Dans un premier temps, j’ai réussi à éviter le sujet. J’ai ensuite passé la nuit à apprendre par cœur le chapitre de mon guide consacré au temple, malgré tout je pense que notre visite commentée des lieux, le lendemain, ne m’a pas imposé à tes yeux comme homme de science et de culture, mais plutôt comme un plaisantin. Ce qui m’a permis de te prendre brièvement la main, en te racontant qu’un diamant de soixante-seize carats brillait sur le faîte de l’immense stupa dorée, ce que tu savais déjà, bien entendu.
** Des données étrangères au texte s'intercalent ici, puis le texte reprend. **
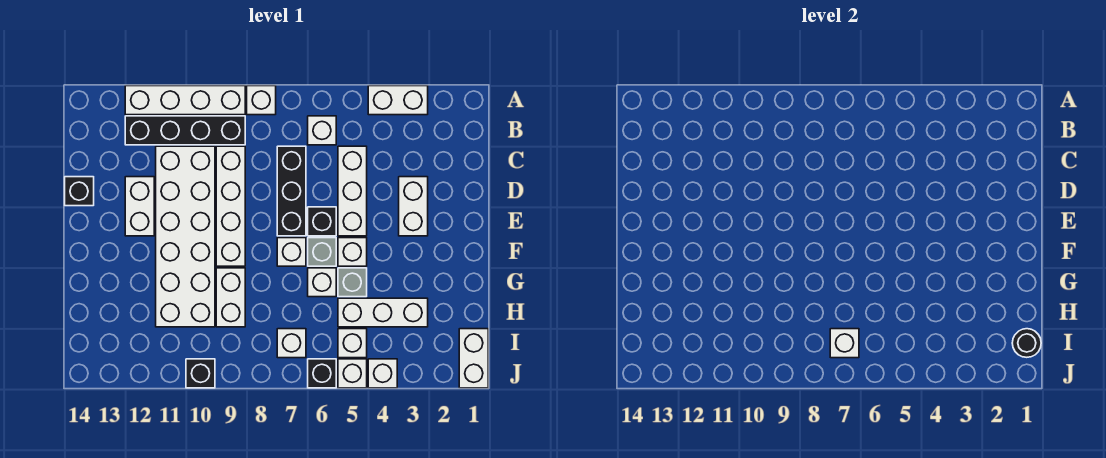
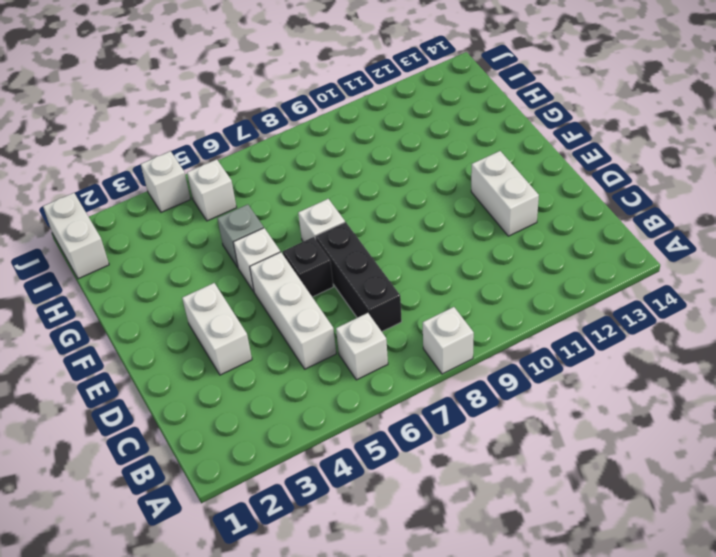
none -> white 1x2 brick [368,86,428,115]
none -> white 1x4 brick [125,86,245,115]
none -> black 1x4 brick [125,116,245,145]

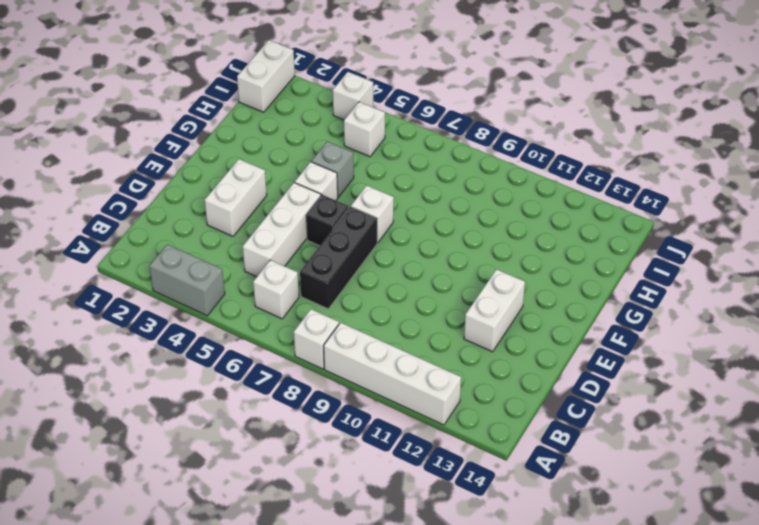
grey 1x2 brick [149,244,225,316] -> white 1x2 brick [368,86,428,115]
none -> black 1x4 brick [125,116,245,145]
none -> white 1x4 brick [216,146,245,266]
none -> white 2x6 brick [156,146,215,327]

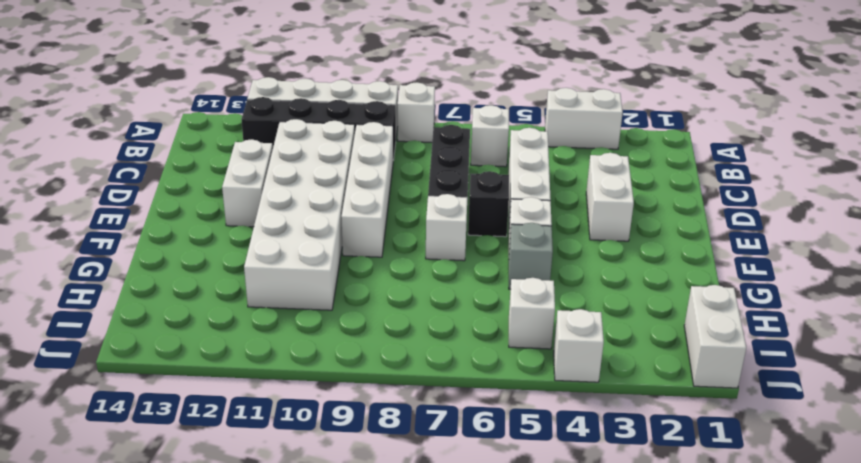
none -> black 1x1 brick [65,177,94,206]
none -> grey 1x1 brick [308,238,336,266]
none -> white 1x1 brick [308,268,336,297]

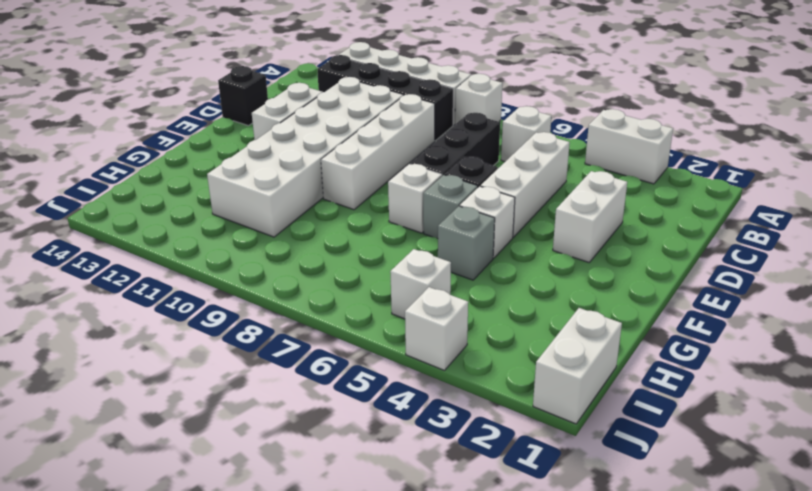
none -> white 1x1 brick [308,268,336,297]
none -> white 1x2 brick [216,268,245,327]
none -> white 1x3 brick [338,298,428,327]

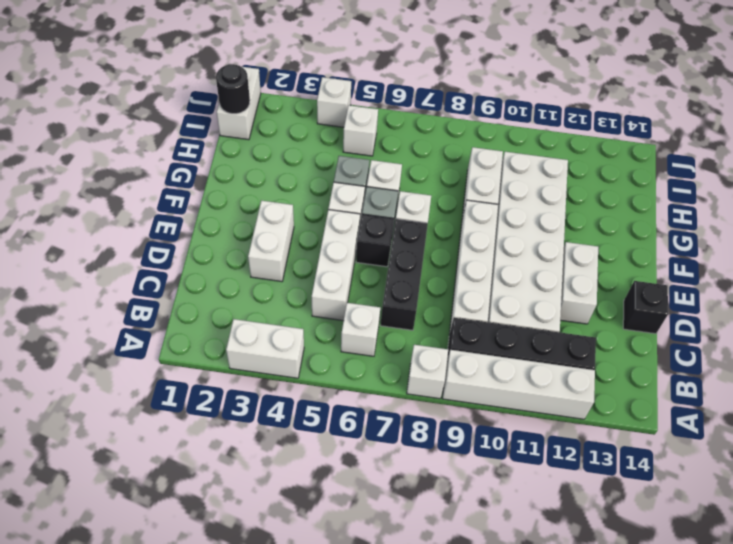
none -> white 1x3 brick [338,298,428,327]
none -> white 1x1 brick [277,329,306,358]
none -> white 1x1 brick [338,359,367,388]

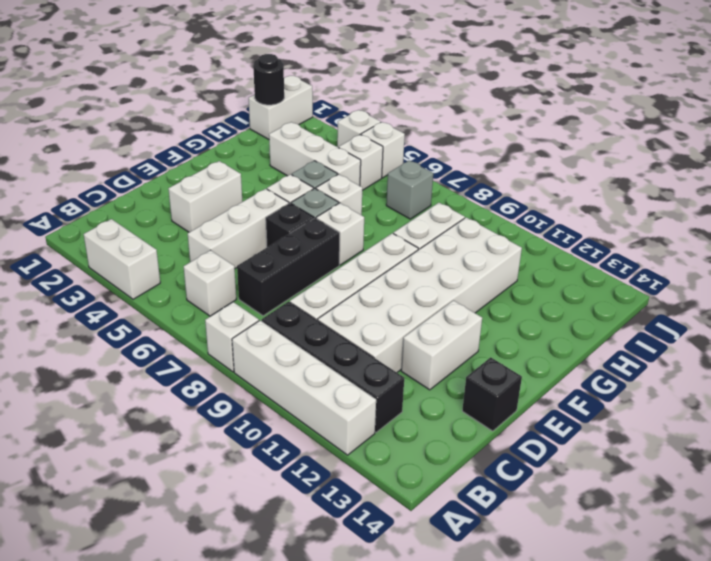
grey 1x1 brick [386,161,433,219] -> white 1x1 brick [277,329,306,358]
none -> black 1x1 brick [308,359,336,388]
none -> black 1x1 brick [186,359,215,388]
none -> white 1x1 brick [830,329,859,358]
Je n’avais d’abord pas voulu te déranger dans ta lecture. Je m’étais assis à bonne distance de toi, en léger retrait pour t’observer discrètement, jetant des regards appuyés dans ta direction, tout en donnant le change, au cas où, en tripotant le menu. Je ne me comporte pas de la sorte, d’habitude. Je ne sais, trop de solitude, dans cette ville brisée, la majesté coloniale de ce grand hôtel, et surtout ta silhouette, cette manière de te tenir, rigide, avec de brefs instants d’abandon et de fragilité.
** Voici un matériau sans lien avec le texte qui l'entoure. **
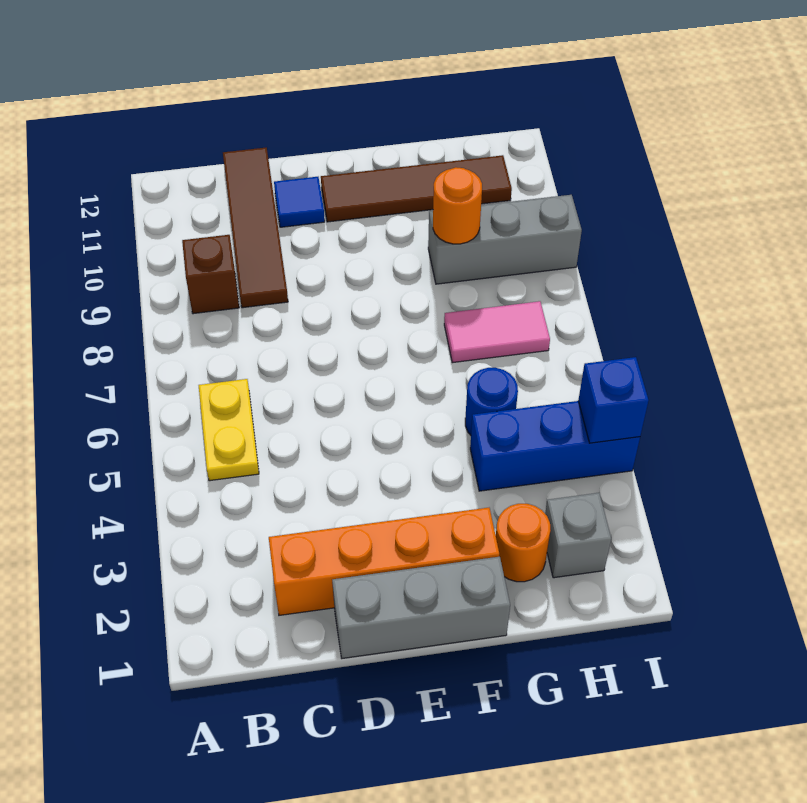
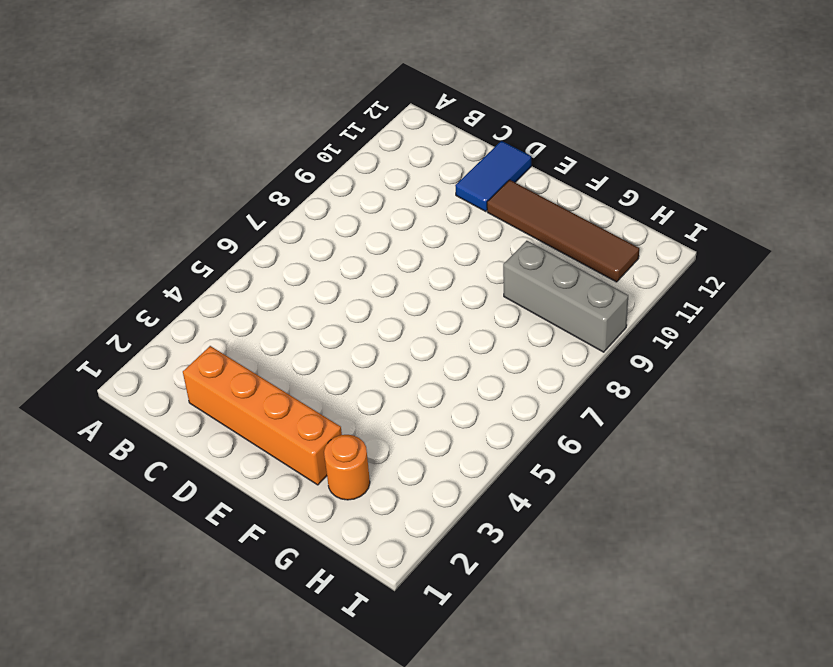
blue 1x2 tile [455,141,531,211] -> blue 1x1 tile [274,177,325,227]
none -> yellow 1x2 plate [199,379,259,481]
none -> brown 1x1 brick [182,235,239,314]
none -> brown 1x4 tile [223,148,288,308]

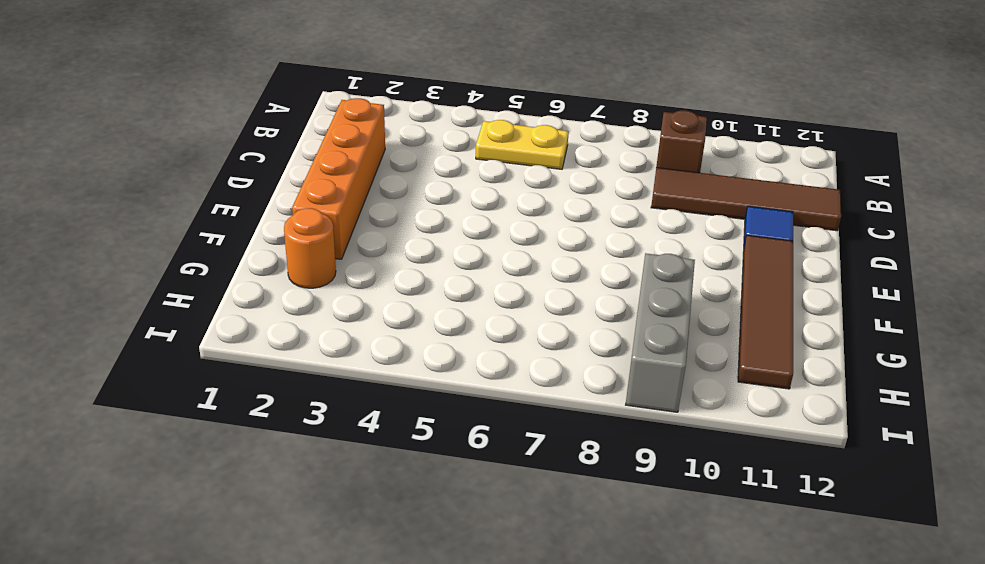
none -> grey 1x3 brick [332,557,510,658]
none -> blue 1x3 brick [470,401,640,491]
none -> blue 1x1 round brick [465,368,518,435]

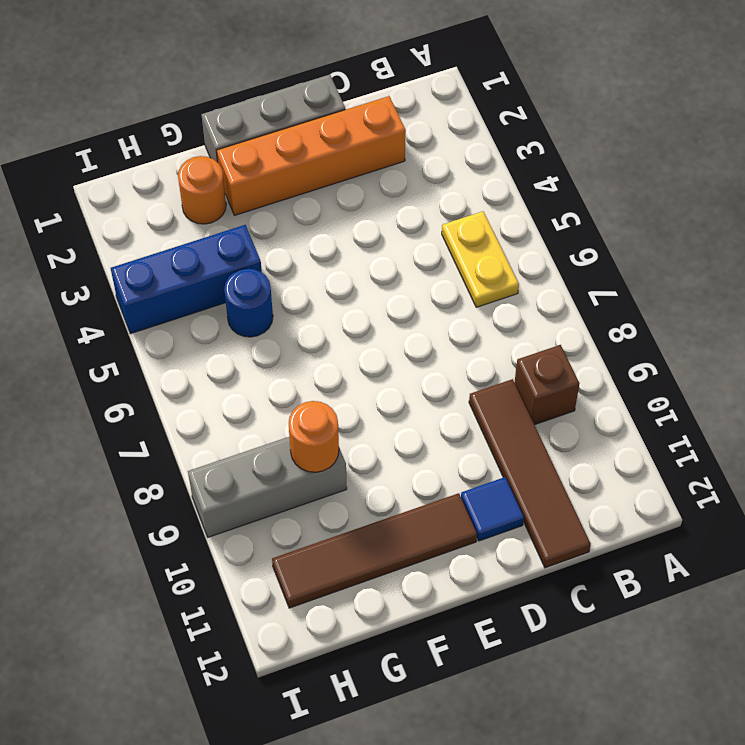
none -> pink 1x2 tile [444,301,550,363]
none -> grey 1x1 brick [545,493,611,578]
none -> blue 1x1 brick [578,357,649,443]

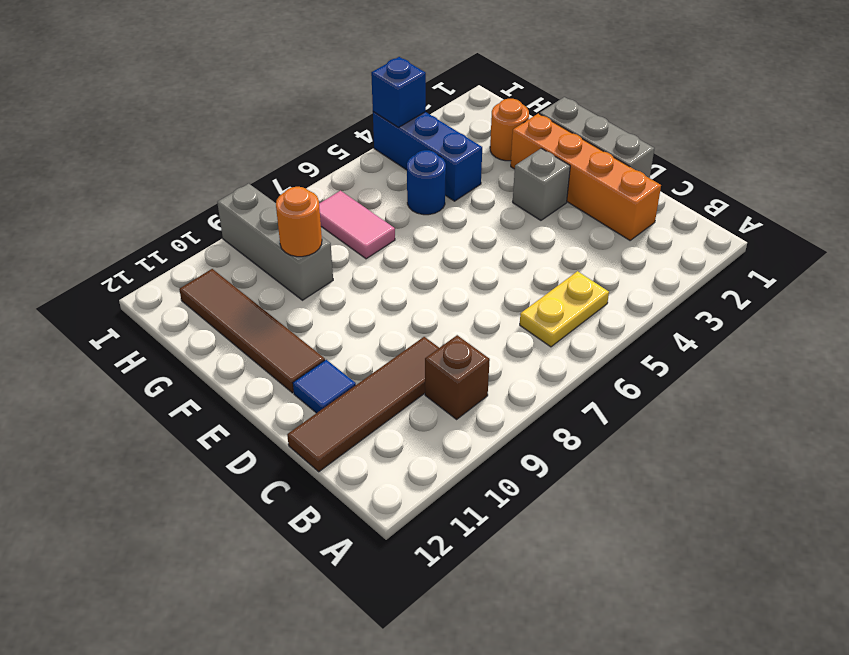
grey 1x1 brick [513,148,570,220] -> grey 1x1 brick moved to [545,493,611,578]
De temps en temps, tu posais la tasse de thé et, machinalement, tu passais furtivement ta main sur les boutons de ton chemisier, entre tes seins menus, comme pour ôter d’invisibles miettes de gâteaux – auxquels tu n’avais pas encore touchés.
Tu lisais vite, tournais les pages avec régularité, d’un petit geste sec. Je découvrirai plus tard à quel point tu agissais de manière méthodique en tout, y compris lors de tes rares loisirs.
J’avais lu un livre de Maugham, longtemps auparavant, j’aurais pu aussi bien t’aborder par ce biais, au point où j’en étais. Nous aurions parlé de Graham Greene, dans la foulée, puis de John Le Carré.
De grands écrivains, tous les trois. Et tous des espions.